**INSTRUCTIONS TO FOLLOW**
For each line below, print it again exactly as shown.

**MATERIAL SHOWN**
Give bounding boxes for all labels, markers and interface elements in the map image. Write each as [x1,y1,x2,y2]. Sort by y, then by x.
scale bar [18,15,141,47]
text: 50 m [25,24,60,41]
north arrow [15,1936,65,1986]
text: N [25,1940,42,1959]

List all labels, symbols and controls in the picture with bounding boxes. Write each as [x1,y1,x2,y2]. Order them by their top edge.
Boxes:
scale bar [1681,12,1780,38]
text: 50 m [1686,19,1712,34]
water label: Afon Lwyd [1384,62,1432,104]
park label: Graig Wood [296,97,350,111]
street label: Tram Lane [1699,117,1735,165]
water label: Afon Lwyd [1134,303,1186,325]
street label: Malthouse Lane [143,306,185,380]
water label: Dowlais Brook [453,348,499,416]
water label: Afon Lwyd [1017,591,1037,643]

**COMPLETED TASK**
Give bounding boxes for all labels, markers and interface elements in the map image. Write each as [x1,y1,x2,y2]. Sort by y, then by x.
scale bar [18,15,141,47]
text: 50 m [25,24,60,41]
north arrow [15,1936,65,1986]
text: N [25,1940,42,1959]

List all labels, symbols and controls in the picture with bounding boxes. Write each as [x1,y1,x2,y2]. Order them by their top edge.
Boxes:
scale bar [1681,12,1780,38]
text: 50 m [1686,19,1712,34]
water label: Afon Lwyd [1384,62,1432,104]
park label: Graig Wood [296,97,350,111]
street label: Tram Lane [1699,117,1735,165]
water label: Afon Lwyd [1134,303,1186,325]
street label: Malthouse Lane [143,306,185,380]
water label: Dowlais Brook [453,348,499,416]
water label: Afon Lwyd [1017,591,1037,643]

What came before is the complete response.